/---
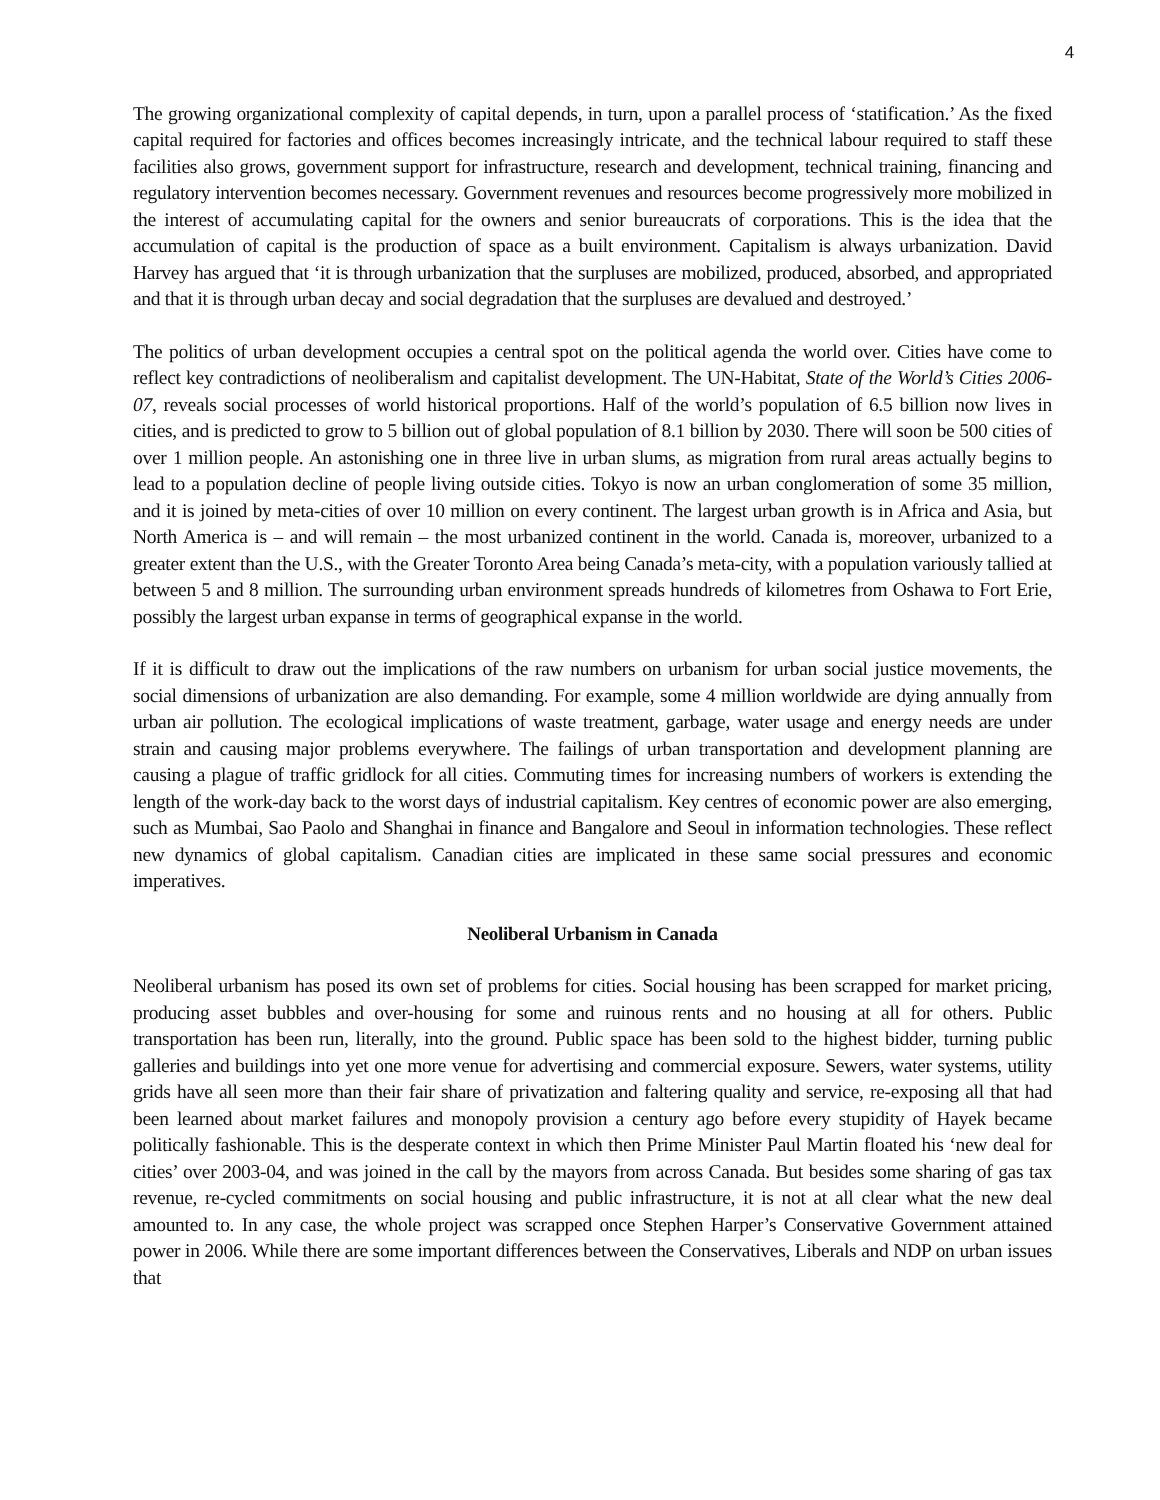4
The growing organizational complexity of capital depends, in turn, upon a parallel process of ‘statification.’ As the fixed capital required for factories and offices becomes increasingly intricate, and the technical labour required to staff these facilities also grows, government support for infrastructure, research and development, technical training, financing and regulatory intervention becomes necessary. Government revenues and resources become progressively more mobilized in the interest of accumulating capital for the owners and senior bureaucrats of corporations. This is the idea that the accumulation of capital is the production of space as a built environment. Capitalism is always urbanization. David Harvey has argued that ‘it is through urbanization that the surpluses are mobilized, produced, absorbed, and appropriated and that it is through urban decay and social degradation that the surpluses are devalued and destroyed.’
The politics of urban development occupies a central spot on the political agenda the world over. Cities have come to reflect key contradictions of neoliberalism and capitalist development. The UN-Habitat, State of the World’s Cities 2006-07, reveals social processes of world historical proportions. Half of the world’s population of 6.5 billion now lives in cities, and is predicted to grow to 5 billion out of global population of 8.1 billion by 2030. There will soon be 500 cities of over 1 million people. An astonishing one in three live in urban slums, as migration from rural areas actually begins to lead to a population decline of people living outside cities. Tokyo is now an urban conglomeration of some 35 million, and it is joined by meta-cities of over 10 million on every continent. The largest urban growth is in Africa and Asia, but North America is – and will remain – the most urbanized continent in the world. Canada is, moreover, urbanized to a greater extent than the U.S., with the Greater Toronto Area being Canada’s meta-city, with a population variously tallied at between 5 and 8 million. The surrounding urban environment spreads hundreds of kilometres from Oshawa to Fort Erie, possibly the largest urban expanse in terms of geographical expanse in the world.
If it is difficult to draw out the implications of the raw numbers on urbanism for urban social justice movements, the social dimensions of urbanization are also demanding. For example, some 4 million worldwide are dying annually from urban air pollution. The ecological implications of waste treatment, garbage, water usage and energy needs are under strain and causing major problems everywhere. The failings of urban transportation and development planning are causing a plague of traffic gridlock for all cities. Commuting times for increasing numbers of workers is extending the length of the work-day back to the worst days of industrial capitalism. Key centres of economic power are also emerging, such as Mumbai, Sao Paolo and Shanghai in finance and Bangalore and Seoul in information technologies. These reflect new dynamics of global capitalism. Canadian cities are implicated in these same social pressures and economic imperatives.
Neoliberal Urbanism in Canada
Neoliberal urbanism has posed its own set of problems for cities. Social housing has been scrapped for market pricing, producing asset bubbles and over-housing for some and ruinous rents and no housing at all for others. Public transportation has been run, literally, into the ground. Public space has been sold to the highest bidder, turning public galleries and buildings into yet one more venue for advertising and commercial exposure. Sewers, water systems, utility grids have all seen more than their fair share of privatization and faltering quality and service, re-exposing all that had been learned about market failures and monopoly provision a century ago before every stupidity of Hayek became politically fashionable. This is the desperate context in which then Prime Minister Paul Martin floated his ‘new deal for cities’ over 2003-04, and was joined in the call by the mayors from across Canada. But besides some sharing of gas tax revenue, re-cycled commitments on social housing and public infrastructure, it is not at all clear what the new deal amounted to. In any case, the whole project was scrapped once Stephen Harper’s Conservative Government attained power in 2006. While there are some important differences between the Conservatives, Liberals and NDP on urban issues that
\---
Leave out the pictures and retype every line above exactly.

4
The growing organizational complexity of capital depends, in turn, upon a parallel process of ‘statification.’ As the fixed capital required for factories and offices becomes increasingly intricate, and the technical labour required to staff these facilities also grows, government support for infrastructure, research and development, technical training, financing and regulatory intervention becomes necessary. Government revenues and resources become progressively more mobilized in the interest of accumulating capital for the owners and senior bureaucrats of corporations. This is the idea that the accumulation of capital is the production of space as a built environment. Capitalism is always urbanization. David Harvey has argued that ‘it is through urbanization that the surpluses are mobilized, produced, absorbed, and appropriated and that it is through urban decay and social degradation that the surpluses are devalued and destroyed.’
The politics of urban development occupies a central spot on the political agenda the world over. Cities have come to reflect key contradictions of neoliberalism and capitalist development. The UN-Habitat, State of the World’s Cities 2006-07, reveals social processes of world historical proportions. Half of the world’s population of 6.5 billion now lives in cities, and is predicted to grow to 5 billion out of global population of 8.1 billion by 2030. There will soon be 500 cities of over 1 million people. An astonishing one in three live in urban slums, as migration from rural areas actually begins to lead to a population decline of people living outside cities. Tokyo is now an urban conglomeration of some 35 million, and it is joined by meta-cities of over 10 million on every continent. The largest urban growth is in Africa and Asia, but North America is – and will remain – the most urbanized continent in the world. Canada is, moreover, urbanized to a greater extent than the U.S., with the Greater Toronto Area being Canada’s meta-city, with a population variously tallied at between 5 and 8 million. The surrounding urban environment spreads hundreds of kilometres from Oshawa to Fort Erie, possibly the largest urban expanse in terms of geographical expanse in the world.
If it is difficult to draw out the implications of the raw numbers on urbanism for urban social justice movements, the social dimensions of urbanization are also demanding. For example, some 4 million worldwide are dying annually from urban air pollution. The ecological implications of waste treatment, garbage, water usage and energy needs are under strain and causing major problems everywhere. The failings of urban transportation and development planning are causing a plague of traffic gridlock for all cities. Commuting times for increasing numbers of workers is extending the length of the work-day back to the worst days of industrial capitalism. Key centres of economic power are also emerging, such as Mumbai, Sao Paolo and Shanghai in finance and Bangalore and Seoul in information technologies. These reflect new dynamics of global capitalism. Canadian cities are implicated in these same social pressures and economic imperatives.
Neoliberal Urbanism in Canada
Neoliberal urbanism has posed its own set of problems for cities. Social housing has been scrapped for market pricing, producing asset bubbles and over-housing for some and ruinous rents and no housing at all for others. Public transportation has been run, literally, into the ground. Public space has been sold to the highest bidder, turning public galleries and buildings into yet one more venue for advertising and commercial exposure. Sewers, water systems, utility grids have all seen more than their fair share of privatization and faltering quality and service, re-exposing all that had been learned about market failures and monopoly provision a century ago before every stupidity of Hayek became politically fashionable. This is the desperate context in which then Prime Minister Paul Martin floated his ‘new deal for cities’ over 2003-04, and was joined in the call by the mayors from across Canada. But besides some sharing of gas tax revenue, re-cycled commitments on social housing and public infrastructure, it is not at all clear what the new deal amounted to. In any case, the whole project was scrapped once Stephen Harper’s Conservative Government attained power in 2006. While there are some important differences between the Conservatives, Liberals and NDP on urban issues that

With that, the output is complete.